Mandela and de Klerk had rocky negotiations during the dismantling of apartheid, but they continued to work for a brighter future for South Africa. They were jointly awarded the Nobel Peace Prize in 1993.
Mandela once commented, "In my country we go to prison first and then become President." On April 26, 1994, Mandela became the first black man elected to be president of South Africa, in the first multiracial election in the country's history. He formed a Government of National Unity. De Klerk served as his first deputy.
The world watched in 1995 when South Africa hosted the Rugby World Cup. Mandela encouraged all of his countrymen to rally around the Afrikaner national team, the Springboks, who were all white. Blacks had never supported the team in the past. Mandela appeared at the final game wearing a Springboks jersey and most of the crowd cheered.
In 1996 Mandela oversaw the enactment of a new South African constitution, establishing majority rule and prohibiting discrimination against minorities, including whites. He officially retired in 1999, at the age of 89, at the end of his first presidential term.

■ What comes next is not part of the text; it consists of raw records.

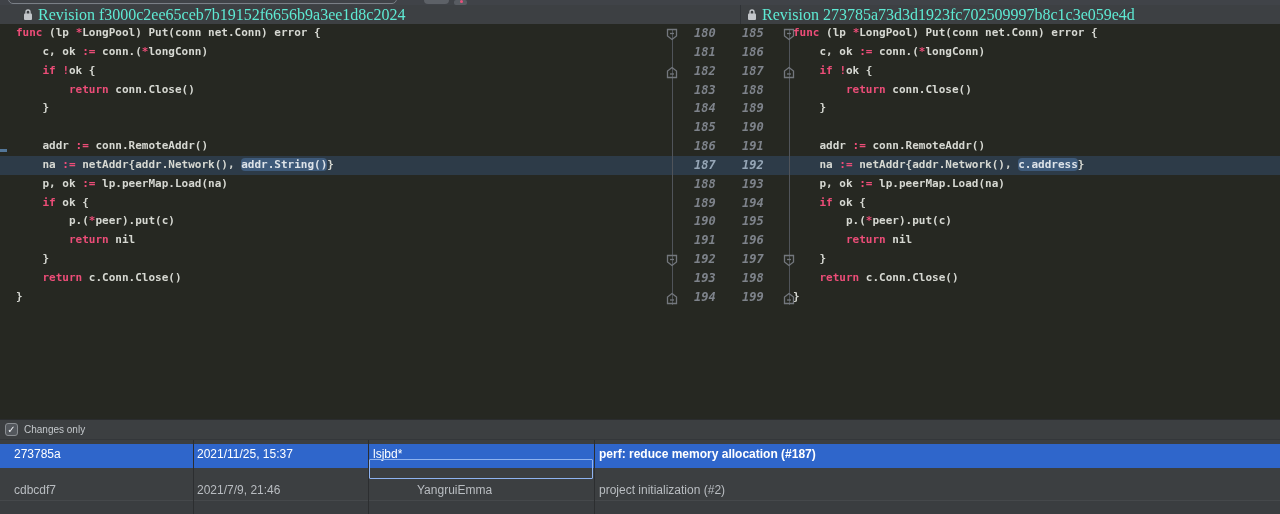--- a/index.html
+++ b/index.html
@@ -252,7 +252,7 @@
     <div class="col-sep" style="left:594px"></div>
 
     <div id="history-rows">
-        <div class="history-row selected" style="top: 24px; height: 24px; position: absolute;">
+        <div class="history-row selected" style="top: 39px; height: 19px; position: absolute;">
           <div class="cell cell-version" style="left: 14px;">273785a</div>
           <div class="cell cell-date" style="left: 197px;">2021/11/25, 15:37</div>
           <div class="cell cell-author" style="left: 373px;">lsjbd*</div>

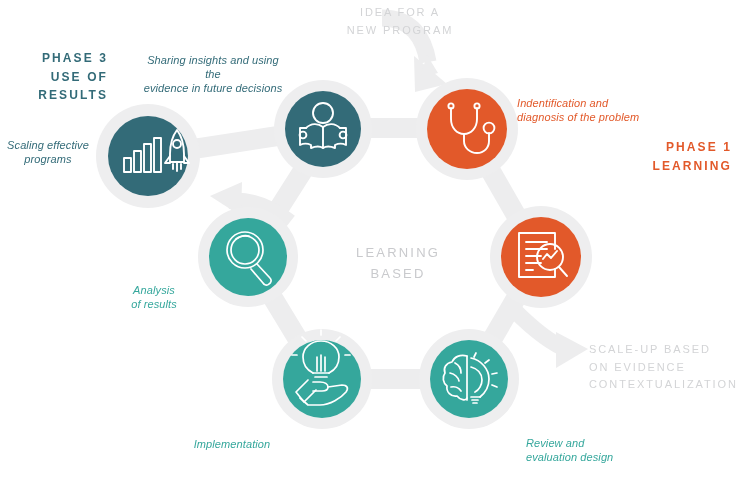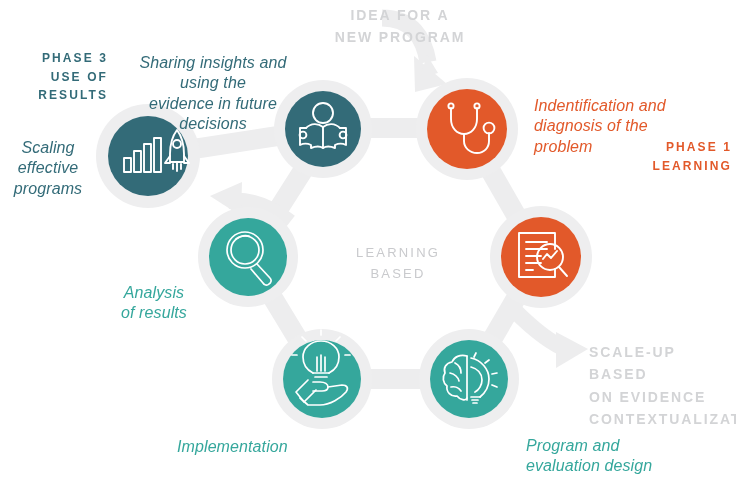--- a/index.html
+++ b/index.html
@@ -29,8 +29,8 @@
     line-height:1.55;
   }
   .grayhead{
-    font-size:14px;
-    font-weight:700;
+    font-size:11px;
+    font-weight:400;
     letter-spacing:1.9px;
     line-height:1.6;
     color:#d3d4d6;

In 1944, having escaped an arranged marriage a few years prior, Mandela married Evelyn Ntoko Mase. They had four children, then divorced in 1958. That same year, he married Winnie Madikizela. They had two daughters, separated in 1992, then divorced in 1996. Winnie Mandela maintained a high public profile, both during and after their marriage, in support of Mandela's work.
On his 80th birthday, President Mandela married Graca Machel. She was a humanitarian and also the widow of a former president of Mozambique, Samora Machel. She had the unusual distinction of serving as first lady for two nations.

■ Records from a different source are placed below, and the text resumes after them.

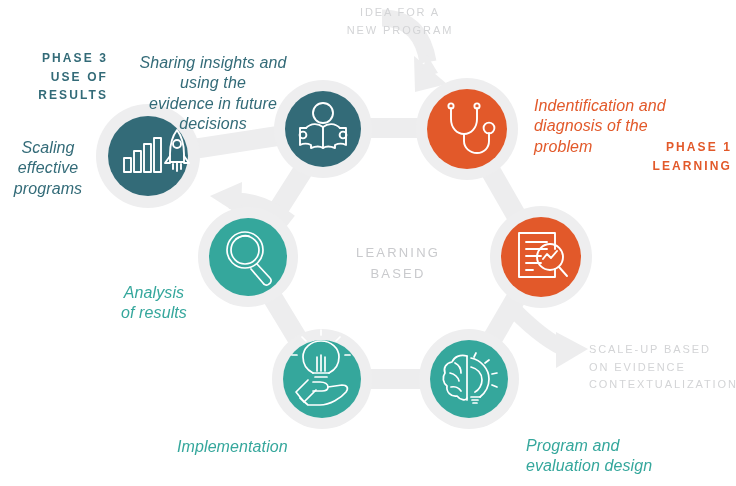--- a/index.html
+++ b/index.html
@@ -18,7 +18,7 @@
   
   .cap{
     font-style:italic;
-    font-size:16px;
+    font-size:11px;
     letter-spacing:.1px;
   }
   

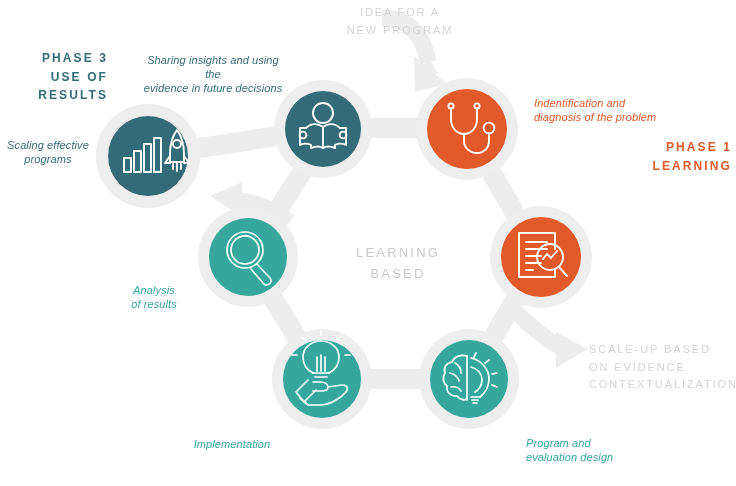--- a/index.html
+++ b/index.html
@@ -224,7 +224,7 @@
   <div class="lbl cap c-dark t-center" style="left:3px;top:138px;width:90px;">Scaling effective
 programs</div>
 
-  <div class="lbl cap c-orange t-left" style="left:534px;top:96px;width:160px;">Indentification and
+  <div class="lbl cap c-orange t-left" style="left:517px;top:96px;width:160px;">Indentification and
 diagnosis of the problem</div>
 
   <div class="lbl phase c-orange t-right" style="left:566px;top:138px;width:166px;"><span>PHASE 1</span><br><span>LEARNING</span></div>

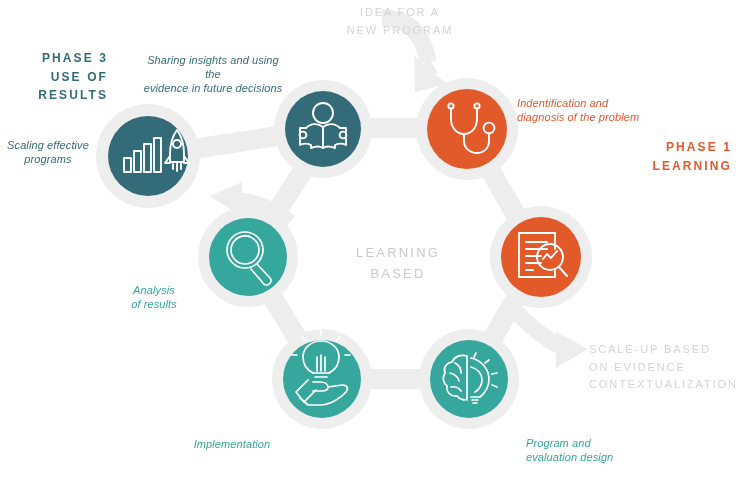--- a/index.html
+++ b/index.html
@@ -242,7 +242,7 @@
 
   <div class="lbl cap c-teal t-center" style="left:177px;top:409px;width:110px;">Implementation</div>
 
-  <div class="lbl cap c-teal t-left" style="left:526px;top:408px;width:150px;">Program and
+  <div class="lbl cap c-teal t-left" style="left:526px;top:408px;width:150px;">Review and
 evaluation design</div>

Mandela wore a three-piece suit during his inauguration, but thereafter he preferred to be seen in so-called Madeba shirts - long and casual, with vibrant prints.
Well-traveled, Mandela had simple habits and tastes. He always made his own bed. Favorite foods included chicken, tripe, and amasi, or fermented milk.
After retiring from politics, Mandela advocated for AIDS awareness. He established a nonprofit organization, 46664, to promote HIV/AIDS prevention and awareness. His prison number was 46664 - he had been the 466th prisoner in 1964. A number of 46664 concerts followed, with performances by Beyonce, Peter Gabriel, Bono, Bob Geldof, and other musician activists.
Sadly, in 2005 Mandela lost his son, Makgatho, to illness related to AIDS. Mandela once said, "Let us give publicity to HIV/AIDS and not hide it, because the only way to make it appear like a normal illness like TB, like cancer, is always to come out and say somebody has died because of HIV/AIDS, and people will stop regarding it as something extraordinary."
On December 5, 2013, Nelson Mandela died from a lung infection. He was buried in Qunu, his childhood village with no roads.
July 18 is observed by the United Nations and people the world over as Nelson Mandela International Day. Many South Africans refer to him as Madiba, his Xhosa clan name.
Mandela was inspired by William Ernest Henley's poem, "Invictus," and he sometimes read it to his fellow prisoners. "Invictus" is the title of a movie about Mandela's life, starring Morgan Freeman.
Nelson Mandela changed the world by standing against apartheid and fighting for justice. He once said, "If there are dreams about a beautiful South Africa, there are also roads that lead to their goal. Two of these roads could be named Goodness and Forgiveness."
He traveled his personal road from Rolihlahla to Nelson, from prisoner to president, with extraordinary grace. Of himself, he once said, "I was not a messiah, but an ordinary man who had become a leader because of extraordinary circumstances."